# Suche Temperaturfühler, drahtlos



## holgermaik (8 Juni 2011)

Hallo @ all.

Ich möchte an einer Spindel die sich mit ca. 120 U/min dreht die Temperatur messen. Die Spindel besteht aus mehreren Teilstücken. An den Übergangsstellen (ähnlich einer Kardanwelle um einen Knick auszugleichen) befinden sich Hülsen aus Messing, die permanent  geschmiert werden. Wenn irgendwas mit der Schmierung nicht stimmt, erhöht sich durch Reibung die Temperatur in den Hülsen und zerstört diese. Diesem Moment möchte ich vorbeugen.
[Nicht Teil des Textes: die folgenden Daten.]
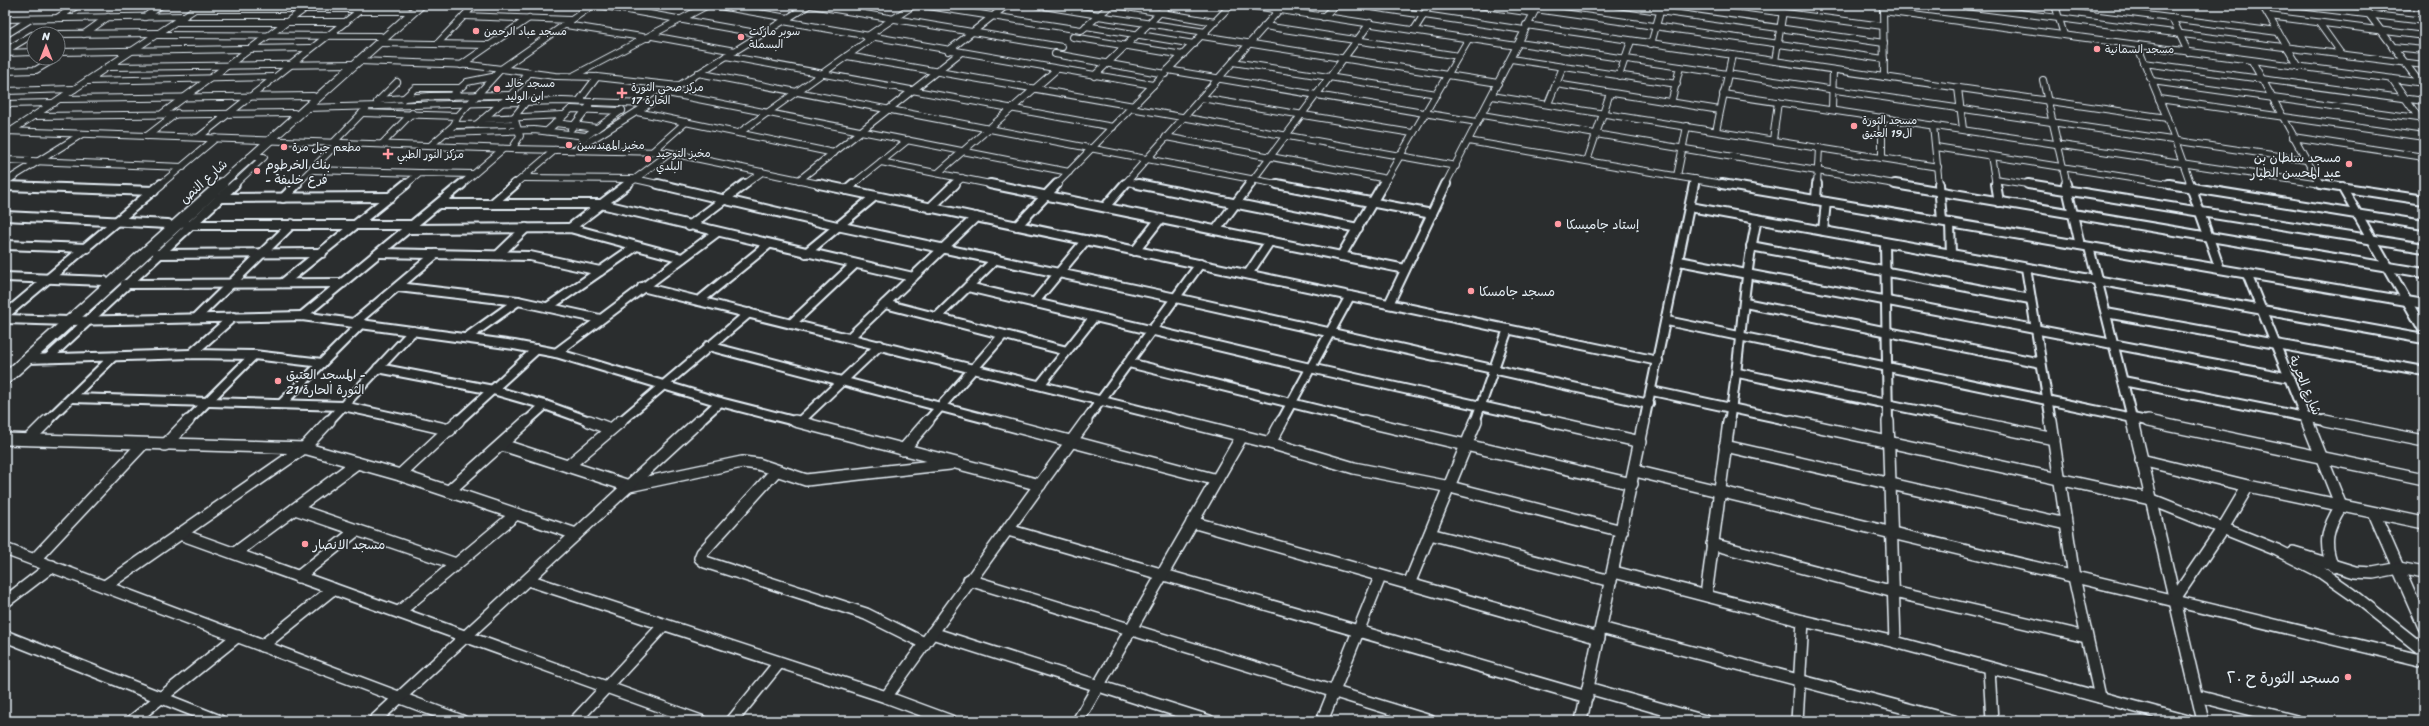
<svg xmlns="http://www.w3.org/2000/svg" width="2429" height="726" viewBox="0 0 2429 726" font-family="Sriracha,'Playpen Sans Arabic',sans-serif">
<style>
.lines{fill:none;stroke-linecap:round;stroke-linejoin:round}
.minor-far2-casing{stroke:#e8f1f8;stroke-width:8}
.minor-far1-casing{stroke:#e8f1f8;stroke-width:12}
.minor-casing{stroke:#e8f1f8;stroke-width:14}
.major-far1-casing{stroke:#e8f1f8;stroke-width:10}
.major-casing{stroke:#e8f1f8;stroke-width:14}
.minor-far2{stroke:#2a2d2e;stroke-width:6}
.minor-far1{stroke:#2a2d2e;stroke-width:8}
.minor{stroke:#2a2d2e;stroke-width:11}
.major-far1{stroke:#2a2d2e;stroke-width:8}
.major{stroke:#2a2d2e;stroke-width:11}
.poi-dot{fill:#ff9aa2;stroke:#2a2d2e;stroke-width:1.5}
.labels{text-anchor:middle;stroke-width:3;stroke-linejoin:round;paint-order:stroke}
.far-poi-label{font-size:11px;fill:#e8f1f8;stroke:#2a2d2e;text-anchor:start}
.poi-label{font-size:13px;fill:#e8f1f8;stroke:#2a2d2e;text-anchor:start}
.street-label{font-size:13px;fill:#e8f1f8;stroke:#2a2d2e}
.near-poi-label{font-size:16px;fill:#e8f1f8;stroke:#2a2d2e;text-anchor:end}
</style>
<rect width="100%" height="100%" fill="#2a2d2e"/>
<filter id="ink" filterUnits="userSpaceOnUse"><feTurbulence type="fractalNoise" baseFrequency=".025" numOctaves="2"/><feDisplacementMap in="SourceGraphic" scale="8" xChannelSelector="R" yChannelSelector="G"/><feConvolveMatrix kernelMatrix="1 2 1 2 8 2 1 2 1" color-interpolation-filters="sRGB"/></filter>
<g filter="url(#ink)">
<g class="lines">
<g class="minor-far2-casing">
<g id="minor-far2">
<path d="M474,5L464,16L571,20"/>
<path d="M599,5L762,34"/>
<path d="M713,5L788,18"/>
<path d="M811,5L1062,47"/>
<path d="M922,5L1081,30"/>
<path d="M1037,5L1099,15"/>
<path d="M1115,5L1215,22"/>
<path d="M1247,5L1517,46"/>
<path d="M1358,5L1524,30"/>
<path d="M1478,5L1533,13"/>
<path d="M1617,5L1884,43"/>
<path d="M1725,5L1883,26"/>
<path d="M1957,5L2424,65"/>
<path d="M2055,5L2064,35"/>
<path d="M2069,5L2278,32"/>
<path d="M2262,5L2299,67"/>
<path d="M2291,5L2424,21"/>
<path d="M2362,5L2420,83"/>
<path d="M2404,5L2424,7"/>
<path d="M1883,6L1884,77"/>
<path d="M195,9H362"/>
<path d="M1535,9L1884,59"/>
<path d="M359,11H407"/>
<path d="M1883,11L2424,83"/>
<path d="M1098,16L1206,32"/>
<path d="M2269,16L2424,36"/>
<path d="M145,17L161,5"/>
<path d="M1323,17L1336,5"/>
<path d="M57,18L78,5"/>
<path d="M2172,18L2188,52"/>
<path d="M5,19L184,16"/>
<path d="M783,21L1153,85"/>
<path d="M176,22H346"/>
<path d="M2319,23L2341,54"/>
<path d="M566,25L648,38"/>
<path d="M1526,25L2167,118"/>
<path d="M1086,26L1194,44"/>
<path d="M1264,26L1459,56"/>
<path d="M1083,29L1111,5"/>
<path d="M1414,30L1430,5"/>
<path d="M58,34L159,33"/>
<path d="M84,34L108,17"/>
<path d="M5,35L31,19"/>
<path d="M156,35L380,36"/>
<path d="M652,36L735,51"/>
<path d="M1202,36L1498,83"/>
<path d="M866,37L914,5"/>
<path d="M1073,37L1183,55"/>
<path d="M378,43L489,45"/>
<path d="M438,43L464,16"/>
<path d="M1519,43L2306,160"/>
<path d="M1651,44L1662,5"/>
<path d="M2137,45L2167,118L2191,185"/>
<path d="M2393,47L2424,50"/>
<path d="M5,51L32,35"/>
<path d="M948,51L1007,5"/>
<path d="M58,52L311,48"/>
<path d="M5,53L34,52"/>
<path d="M1055,54L1165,74"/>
<path d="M726,56L1113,127"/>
<path d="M847,56L1134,106"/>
<path d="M1511,59L1677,84"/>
<path d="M359,61L470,65L555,76L597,77L678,86"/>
<path d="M1775,61L1784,5"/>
<path d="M2252,61L2320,184"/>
<path d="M1233,62L1437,94"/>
<path d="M2144,63L2424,101"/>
<path d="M461,65L529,18"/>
<path d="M108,67L355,64"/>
<path d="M1168,70L1477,122"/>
<path d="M5,71L36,70L56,58"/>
<path d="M698,73L1282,185"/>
<path d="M573,76L708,5"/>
<path d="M1094,76L1168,5"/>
<path d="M1619,76L1631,41"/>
<path d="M2392,79L2421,121"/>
<path d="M2043,80L2067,185"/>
<path d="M87,81L274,77"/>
<path d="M2152,81L2424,119"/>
<path d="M1556,84L1720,110"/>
<path d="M1958,88L1963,129"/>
<path d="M5,91L74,89"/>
<path d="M667,93L1069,172"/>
<path d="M1723,94L2327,185"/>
<path d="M1492,96L1938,167"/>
<path d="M450,97L467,82L492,77"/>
<path d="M1201,98L1412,133"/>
<path d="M60,99L313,96"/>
<path d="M403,99L415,88H459"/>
<path d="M2159,99L2424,137"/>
<path d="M379,100L430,96L511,95"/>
<path d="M579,101L597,77"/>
<path d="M377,102L397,82"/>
<path d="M1671,103L1680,67"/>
<path d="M5,104L54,103"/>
<path d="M1548,104L1563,67"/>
<path d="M306,108L562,101L648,104"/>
<path d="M1131,108L1456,166"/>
<path d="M1832,110L1833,70"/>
<path d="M637,112L834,153"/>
<path d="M163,113L310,5"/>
<path d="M362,113L458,116"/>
<path d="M1482,115L1901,185"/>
<path d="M34,116L294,113"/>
<path d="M1882,117V158"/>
<path d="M483,119L562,115"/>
<path d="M555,123L597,128"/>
<path d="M454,125L515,124"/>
<path d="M476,125L511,95L529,73"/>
<path d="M1933,125L1939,185"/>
<path d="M571,129L589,106"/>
<path d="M5,131L512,149L666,152L824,185"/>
<path d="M11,131L201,5"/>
<path d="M547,131L571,109L622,111"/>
<path d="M1716,131L1732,55"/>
<path d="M445,133L534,130L586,136"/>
<path d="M739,133L872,38"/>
<path d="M147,136L177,113"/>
<path d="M199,137L367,5"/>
<path d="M1166,137L1387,179"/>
<path d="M2293,137L2424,157"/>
<path d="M582,139L622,110"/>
<path d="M1773,140L1778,102"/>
<path d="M1468,141L1728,185"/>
<path d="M334,142L366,109"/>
<path d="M382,144L412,113"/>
<path d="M430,146L454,125L458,116L501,69L593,5"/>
<path d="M1936,147L2175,185"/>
<path d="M512,149L520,136L514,117L526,102"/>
<path d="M575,150L809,5"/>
<path d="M653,151L686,122"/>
<path d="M1991,156L1995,179L2034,185"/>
<path d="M5,160L183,167"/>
<path d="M1587,161L1610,93"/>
<path d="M881,162L995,185"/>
<path d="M312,170L420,173"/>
<path d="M938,173L1057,69"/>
<path d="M1677,176L1687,126"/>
<path d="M524,178L635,179L662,185"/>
<path d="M1995,179L1996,185"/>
<path d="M799,180L960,53"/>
<path d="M5,182L82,134"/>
<path d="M1127,182L1143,185"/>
<path d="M160,185L216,138"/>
<path d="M234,185L264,157H250"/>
<path d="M296,185L338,143"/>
<path d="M405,185L420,173L473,174"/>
<path d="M461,185L503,149"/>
<path d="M514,185L555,150"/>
<path d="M627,185L670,153"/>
<path d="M744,185L762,172"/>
<path d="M852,185L908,140"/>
<path d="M954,185L962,178"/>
<path d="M1056,185L1231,5"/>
<path d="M1124,185L1279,10"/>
<path d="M1249,185L1370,23"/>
<path d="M1383,185L1469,38"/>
<path d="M1445,185L1538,5"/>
<path d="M1694,185L1695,179"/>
<path d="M1817,185L1819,148"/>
</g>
</g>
<g class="minor-far1-casing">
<g id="minor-far1">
<path d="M658,184L837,226L1176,298L1649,404"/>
<path d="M819,184L1658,361"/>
<path d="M990,184L1405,269"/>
<path d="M1138,184L1358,228"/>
<path d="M1277,184L1432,214"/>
<path d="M1722,184L2424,304"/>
<path d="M1895,184L2424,273"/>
<path d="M1939,184L1942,221"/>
<path d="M1996,184L1999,202"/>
<path d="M2028,184L2424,248"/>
<path d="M2066,184L2080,245"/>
<path d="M2169,184L2424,225"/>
<path d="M2190,184L2220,269"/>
<path d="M2320,184L2424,200"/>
<path d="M5,186L154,191"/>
<path d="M2342,187L2424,331"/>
<path d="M846,190L853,184"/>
<path d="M219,198L391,197"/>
<path d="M283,198L297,184"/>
<path d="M1816,200L1817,184"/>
<path d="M439,204H601L913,277"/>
<path d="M492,204L515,184"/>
<path d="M1105,207L1125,184"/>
<path d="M1690,207L2424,339"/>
<path d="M930,208L955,184"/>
<path d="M5,216L168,224"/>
<path d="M1950,223L1951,255"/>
<path d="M187,225H413"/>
<path d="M689,226L745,184"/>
<path d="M1017,226L1057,184"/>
<path d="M570,228L628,184"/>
<path d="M408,229L570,228L682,258"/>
<path d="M1216,230L1250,184"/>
<path d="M1823,231L1826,202"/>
<path d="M1885,243L1888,422"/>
<path d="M5,245L87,248"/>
<path d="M1751,246L2030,299"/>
<path d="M2089,247L2133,422"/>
<path d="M1135,251L1160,219"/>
<path d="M380,253L530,256L600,271"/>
<path d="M806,253L875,196"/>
<path d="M157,254L322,253"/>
<path d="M498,255L526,228"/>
<path d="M1341,256L1383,184"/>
<path d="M1679,261L2290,378"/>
<path d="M2026,268L2051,422"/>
<path d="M1248,274L1270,241"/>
<path d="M2247,274L2307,422"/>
<path d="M5,277L104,281"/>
<path d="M283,283L406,184"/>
<path d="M125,284L343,283"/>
<path d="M398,287L518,301L600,319"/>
<path d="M642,287L1187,422"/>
<path d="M968,287L1310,368L1553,422"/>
<path d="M699,301L769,244"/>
<path d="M1034,303L1086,240"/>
<path d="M1745,303L2041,363"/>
<path d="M885,304L1067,351"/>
<path d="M1389,304L1446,184"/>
<path d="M548,307L635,247"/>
<path d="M2106,313L2424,371"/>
<path d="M5,315L161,184"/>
<path d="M302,316L462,184"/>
<path d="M196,318L292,224"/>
<path d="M936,318L996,259"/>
<path d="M5,319L69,321L302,316L514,345L556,353L720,402L798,422"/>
<path d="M1667,321L2152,422"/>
<path d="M355,322L436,254"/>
<path d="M791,324L855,264"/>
<path d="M466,338L518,301"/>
<path d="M849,338L976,217"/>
<path d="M708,346L998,422"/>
<path d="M556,353L716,233"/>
<path d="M191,354L233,317"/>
<path d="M48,358L235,184"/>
<path d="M27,359L191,354L254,355L322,363"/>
<path d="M1129,363L1368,422"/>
<path d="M378,368L493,390L545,405L592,422"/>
<path d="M1738,373L1974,422"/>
<path d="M2123,381L2330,422"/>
<path d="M1040,385L1094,317"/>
<path d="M1652,391L1796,422"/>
<path d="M72,398L343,406L416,422"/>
<path d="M282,403L362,323"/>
<path d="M46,422L113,357"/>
<path d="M187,422L254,355"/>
<path d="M328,422L413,331"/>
<path d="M457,422L537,349"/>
<path d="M526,422L545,405"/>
<path d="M620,422L749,313"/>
<path d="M698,422L720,402"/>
<path d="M799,422L880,345"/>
<path d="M927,422L1003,335"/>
<path d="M1085,422L1200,264"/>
<path d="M1281,422L1350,296"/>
<path d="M1475,422L1508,329"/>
<path d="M1644,422L1694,184"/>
<path d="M1729,422C1741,355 1742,286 1757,219"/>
</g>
</g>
<g class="minor-casing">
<g id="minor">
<path d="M411,421L450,430"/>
<path d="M589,421L610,429"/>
<path d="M795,421L1040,485"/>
<path d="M994,421L1217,480"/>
<path d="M1183,421L1270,443L1354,468L1450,487L1622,531"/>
<path d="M1364,421L1632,484"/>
<path d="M1549,421L1641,442"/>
<path d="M1792,421L2150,499L2277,550L2319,571L2352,594L2424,651"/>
<path d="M1888,421L1895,642"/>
<path d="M1969,421L2054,439"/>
<path d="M2051,421L2074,577L2100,697"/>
<path d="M2133,421L2203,721"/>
<path d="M2148,421L2424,479"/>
<path d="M2307,421L2341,506C2327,528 2323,543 2333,567"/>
<path d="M2325,421L2424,441"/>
<path d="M5,439L304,448L400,475L576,534"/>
<path d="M29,439L47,421"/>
<path d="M1270,443L1282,421"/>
<path d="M165,445L188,421"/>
<path d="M502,445L629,486L742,462L758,464L806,480L950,464"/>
<path d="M1725,446L2066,524"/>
<path d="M903,450L928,421"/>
<path d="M2141,460L2248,486L2424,523"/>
<path d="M568,466L621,421"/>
<path d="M776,471L702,553L700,558L705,562L866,614L924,643"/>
<path d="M1635,471L2424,661"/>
<path d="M400,475L458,421"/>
<path d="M449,491L527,421"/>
<path d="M295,509L456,564"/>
<path d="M2374,513L2424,627"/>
<path d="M1192,522L1599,638"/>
<path d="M1008,530L1587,697"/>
<path d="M180,534L701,721"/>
<path d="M1430,534L1611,581"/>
<path d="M1712,544L1894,592L2086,637"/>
<path d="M5,549L462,721"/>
<path d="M235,553L357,463"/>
<path d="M2293,553L2355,572L2373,573L2399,568L2424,573"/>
<path d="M34,560L143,444"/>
<path d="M1614,572L1803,621L1895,642L2188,721"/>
<path d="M298,577L357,530"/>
<path d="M528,580L886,697L951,721"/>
<path d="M969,580L1430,721"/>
<path d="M1409,584L1476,421"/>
<path d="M105,586L304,448L329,421"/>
<path d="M1706,595L1729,421"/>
<path d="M2174,600L2223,528L2248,486"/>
<path d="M5,602L52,566"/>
<path d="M399,612L515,515"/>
<path d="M1601,628L1954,721"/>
<path d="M932,633L1209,721"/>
<path d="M5,636L220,721"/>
<path d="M262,646L333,589"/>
<path d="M1989,669L1992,721"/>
<path d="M1588,688L1705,721"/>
<path d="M2197,696L2296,721"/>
<path d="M886,697L1086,421"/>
<path d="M132,721L238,636"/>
<path d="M374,721L699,421"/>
<path d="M575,721L663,626"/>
<path d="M732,721L779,663"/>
<path d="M1078,721L1242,436"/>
<path d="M1322,721L1380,577"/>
<path d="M1581,721L1644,421"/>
<path d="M1797,721L1803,621"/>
</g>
</g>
<g class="major-far1-casing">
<path id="major-far1" d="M220,185L421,5"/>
</g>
<g class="major-casing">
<path id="major" d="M5,379L222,184"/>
</g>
<use href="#minor-far2" class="minor-far2"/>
<use href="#minor-far1" class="minor-far1"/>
<use href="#minor" class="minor"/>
<use href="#major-far1" class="major-far1"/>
<use href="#major" class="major"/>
</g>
</g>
<g class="poi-dot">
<circle cx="476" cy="31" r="4"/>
<circle cx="741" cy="37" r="4"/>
<circle cx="2097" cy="49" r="4"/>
<circle cx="497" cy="89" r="4"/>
<path d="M620 87h4v4h4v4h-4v4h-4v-4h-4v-4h4z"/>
<circle cx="1854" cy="126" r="4"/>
<circle cx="569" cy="145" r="4"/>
<circle cx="284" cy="147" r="4"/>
<path d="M386 148h4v4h4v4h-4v4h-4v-4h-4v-4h4z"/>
<circle cx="648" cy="159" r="4"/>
<circle cx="2349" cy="164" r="4"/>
<circle cx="257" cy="171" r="4"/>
<circle cx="1558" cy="224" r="4"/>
<circle cx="1471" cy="291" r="4"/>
<circle cx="278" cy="381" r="4"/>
<circle cx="305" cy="544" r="4"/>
<circle cx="2348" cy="677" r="4"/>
</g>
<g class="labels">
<g class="far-poi-label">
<text x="484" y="35">مسجد عباد الرحمن</text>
<text x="749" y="35">سوبر ماركت<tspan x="749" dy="13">البسملة</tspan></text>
<text x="2105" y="53">مسجد السمانية</text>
<text x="505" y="87">مسجد خالد<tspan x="505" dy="13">ابن الوليد</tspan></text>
<text x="631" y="91">مركز صحي الثورة<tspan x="631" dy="13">الحارة 17</tspan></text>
<text x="1862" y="124">مسجد الثورة<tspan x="1862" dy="13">ال19 العتيق</tspan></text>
<text x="577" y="149">مخبز المهندسين</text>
<text x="292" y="151">مطعم جبل مرة</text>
<text x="656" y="157">مخبز التوحيد<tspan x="656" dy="13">البلدي</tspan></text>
<text x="397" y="158">مركز النور الطبي</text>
</g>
<g class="poi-label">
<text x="2341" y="162" text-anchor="end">مسجد سلطان بن<tspan x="2341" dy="15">عبد المحسن الطيار</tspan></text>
<text x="265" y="169">بنك الخرطوم<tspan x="265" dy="15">- فرع خليفة</tspan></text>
<text x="1566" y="229">إستاد جاميسكا</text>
<text x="1479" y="296">مسجد جامسكا</text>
<text x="286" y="379">المسجد العتيق -<tspan x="286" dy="15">الثورة الحارة 21</tspan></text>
<text x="313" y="549">مسجد الانصار</text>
</g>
<g class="street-label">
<text transform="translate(203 181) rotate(-42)" y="5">شارع النص</text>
<text transform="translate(2306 385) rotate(67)" y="5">شارع الحرية</text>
</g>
<g class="near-poi-label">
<text x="2340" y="683">مسجد الثورة ح ٢٠</text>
</g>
</g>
<rect width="2429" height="726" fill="none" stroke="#2a2d2e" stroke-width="20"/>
<rect x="10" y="10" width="2409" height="706" fill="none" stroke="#e8f1f8" stroke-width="1.5" filter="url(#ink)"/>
<g transform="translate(46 46)"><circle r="19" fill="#2a2d2e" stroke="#767b7f"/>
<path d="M0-3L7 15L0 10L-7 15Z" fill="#ff9aa2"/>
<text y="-6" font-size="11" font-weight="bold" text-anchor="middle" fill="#e8f1f8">N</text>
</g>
</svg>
Ein optisches System kommt leider nicht in Frage, da die Außenhülle der Hülse aus Stahl ist.
Hat jemand etwas ähnliches schon mal verbaut oder ein Idee welcher Hersteller sowas anbietet? 
Der Spindeldurchmesser ist ca. 600mm und das ganze befindet sich in rauer Industrieumgebung. (Schmutz, Fett....).
Grüsse Holger


----------



## Unimog-HeizeR (8 Juni 2011)

Hallo

Hast Du schonmal an eine (Berührungslose) IR-Temperaturmessung gedacht?
Das wäre m.e. bestimmt weniger störanfällig als eine Funklösung an einer drehenden Achse. Günstiger wahrscheinlich auch noch.

Gruß
Timo


----------



## tnt369 (8 Juni 2011)

ich hatte mal funksensoren im einsatz. ist schon ein paar jahre her.
die waren robust (edelstahlgehäuse ip65). die übermittlung erfolgte
auf ein auswertegerät (empfänger) mit bis zu 4 kanäle.
problematisch war der stromverbrauch. die batterie hielt nur ca. 1 jahr.
die geräte waren eine sonderentwicklung, keine ahnung ob die noch hergestellt werden.


----------



## holgermaik (8 Juni 2011)

Danke für eure Antworten.
IR oder Laser ist problematisch da die Hülse kaum sichtbar ist. Wenn die Stahlummantelung durchgewärmt ist, ist leider schon alles zu spät. Der Preis ist erstmal weniger bedeutend, da es Anlagenverfügbarkeit geht. Die Reperatur dauert dann ca. 30h.
@tnt369
Kannst du dich an den Hersteller erinnern? 1 Jahr ist mehr als ich erwartet habe.
Grüsse Holger


----------



## Matthias_VER (8 Juni 2011)

Suche mal unter

JUMO-Wtrans-Funk-Temperaturfühler 

nach, ob das etwas für Dich ist.


----------



## holgermaik (8 Juni 2011)

Werde mich mit Jumo mal in Verbindung setzen. Sieht erstmal gut aus.
Grüsse Holger


----------